We went on to have three more children. The last, Elizabeth, died at 20 weeks in utero. The ultrasound had revealed no complications; three days later, my water broke. A baby doesn’t die immediately in such circumstances. To avoid risk of infection, my medical friends advised us to terminate. But we heard her strong heartbeat and couldn’t do it. I remember thinking as I lay in the maternity ward bed: “I am her hospice.” She died three days later. After delivery, we held her and spoke about her with her siblings. My oldest daughter fashioned a large “It’s a Girl!” ribbon and hung it on the hospital room door.
As painful as it was, and as much as I long to have known her, Elizabeth’s brief life was a beautiful gift. It made concrete the church’s counsel to treasure life “from conception to natural death.” Our understanding came the hard way, through experience. But the church has been valuing life for two millennia.

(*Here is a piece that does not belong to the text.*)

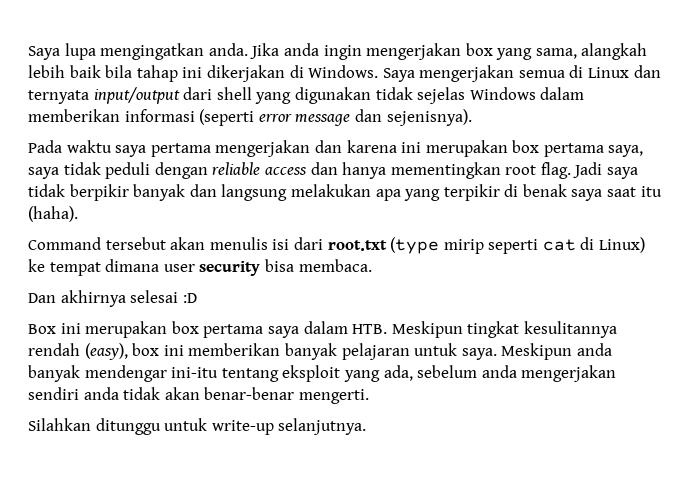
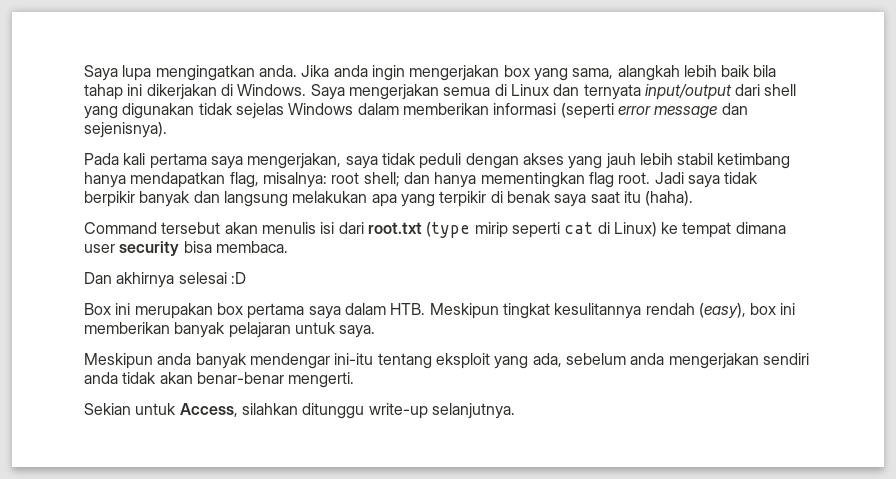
[66,140,644,157] [28,162,307,179] waktu saya pertama mengerjakan dan karena ini merupakan box pertama saya, saya tidak peduli dengan reliable access -> [123,153,791,169] [84,172,400,188] kali pertama saya mengerjakan, saya tidak peduli dengan akses yang jauh lebih stabil ketimbang hanya mendapatkan flag, misalnya: root shell;
[505,162,571,179] root flag. -> [588,172,651,188] flag root.
(497, 354) none -> (376, 331) //
[28,418,208,435] Silahkan ditunggu untuk -> [84,403,365,419] Sekian untuk Access, silahkan ditunggu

In the Roman empire Christians were viewed with alarm because they broke the conventions of the time: they loved all men (not solely their friends or people of status), and they refused to leave their unwanted newborns by the side of the road to die. In medieval times St. Francis renounced his wealth and heritage in order to live as a brother to the humble and the impoverished. In recent years, the Catholic church has aided the poor more prominently and vocally than any other large group in Christendom, through official church teaching, through Catholic charities, and through luminous saints like Mother Theresa.
Immigrants, the elderly, those in economic poverty, outcasts because of status or skin color, the handicapped, the unborn – the church shelters them all.